▶ Task objective
Copy out each of the following lines character for character.

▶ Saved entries
________________________________________
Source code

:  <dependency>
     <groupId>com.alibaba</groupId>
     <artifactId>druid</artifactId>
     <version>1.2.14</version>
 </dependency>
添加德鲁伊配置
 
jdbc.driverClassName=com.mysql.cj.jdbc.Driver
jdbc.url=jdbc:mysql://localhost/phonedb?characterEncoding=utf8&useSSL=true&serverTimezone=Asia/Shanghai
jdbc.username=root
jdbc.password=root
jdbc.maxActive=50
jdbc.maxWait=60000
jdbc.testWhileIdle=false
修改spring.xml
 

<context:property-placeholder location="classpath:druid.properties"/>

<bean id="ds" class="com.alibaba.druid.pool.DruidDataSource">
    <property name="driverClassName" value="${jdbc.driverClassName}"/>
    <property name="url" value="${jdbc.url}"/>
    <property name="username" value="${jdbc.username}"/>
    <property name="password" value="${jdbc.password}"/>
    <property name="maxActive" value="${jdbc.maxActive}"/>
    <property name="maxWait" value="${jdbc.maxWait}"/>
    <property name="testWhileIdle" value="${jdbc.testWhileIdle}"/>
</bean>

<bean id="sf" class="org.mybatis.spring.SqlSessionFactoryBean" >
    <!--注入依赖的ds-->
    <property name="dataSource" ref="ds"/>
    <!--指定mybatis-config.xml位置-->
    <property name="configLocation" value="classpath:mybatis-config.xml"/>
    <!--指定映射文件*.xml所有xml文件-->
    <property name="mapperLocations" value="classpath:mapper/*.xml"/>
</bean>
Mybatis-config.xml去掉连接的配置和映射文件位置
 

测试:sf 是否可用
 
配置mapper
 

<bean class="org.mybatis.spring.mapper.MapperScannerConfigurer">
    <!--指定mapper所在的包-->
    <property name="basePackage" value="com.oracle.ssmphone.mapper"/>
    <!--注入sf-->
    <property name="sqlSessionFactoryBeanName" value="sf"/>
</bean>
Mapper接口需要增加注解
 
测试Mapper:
________________________________________
▶ Output of the task
Source code

:  <dependency>
     <groupId>com.alibaba</groupId>
     <artifactId>druid</artifactId>
     <version>1.2.14</version>
 </dependency>
添加德鲁伊配置
 
jdbc.driverClassName=com.mysql.cj.jdbc.Driver
jdbc.url=jdbc:mysql://localhost/phonedb?characterEncoding=utf8&useSSL=true&serverTimezone=Asia/Shanghai
jdbc.username=root
jdbc.password=root
jdbc.maxActive=50
jdbc.maxWait=60000
jdbc.testWhileIdle=false
修改spring.xml
 

<context:property-placeholder location="classpath:druid.properties"/>

<bean id="ds" class="com.alibaba.druid.pool.DruidDataSource">
    <property name="driverClassName" value="${jdbc.driverClassName}"/>
    <property name="url" value="${jdbc.url}"/>
    <property name="username" value="${jdbc.username}"/>
    <property name="password" value="${jdbc.password}"/>
    <property name="maxActive" value="${jdbc.maxActive}"/>
    <property name="maxWait" value="${jdbc.maxWait}"/>
    <property name="testWhileIdle" value="${jdbc.testWhileIdle}"/>
</bean>

<bean id="sf" class="org.mybatis.spring.SqlSessionFactoryBean" >
    <!--注入依赖的ds-->
    <property name="dataSource" ref="ds"/>
    <!--指定mybatis-config.xml位置-->
    <property name="configLocation" value="classpath:mybatis-config.xml"/>
    <!--指定映射文件*.xml所有xml文件-->
    <property name="mapperLocations" value="classpath:mapper/*.xml"/>
</bean>
Mybatis-config.xml去掉连接的配置和映射文件位置
 

测试:sf 是否可用
 
配置mapper
 

<bean class="org.mybatis.spring.mapper.MapperScannerConfigurer">
    <!--指定mapper所在的包-->
    <property name="basePackage" value="com.oracle.ssmphone.mapper"/>
    <!--注入sf-->
    <property name="sqlSessionFactoryBeanName" value="sf"/>
</bean>
Mapper接口需要增加注解
 
测试Mapper:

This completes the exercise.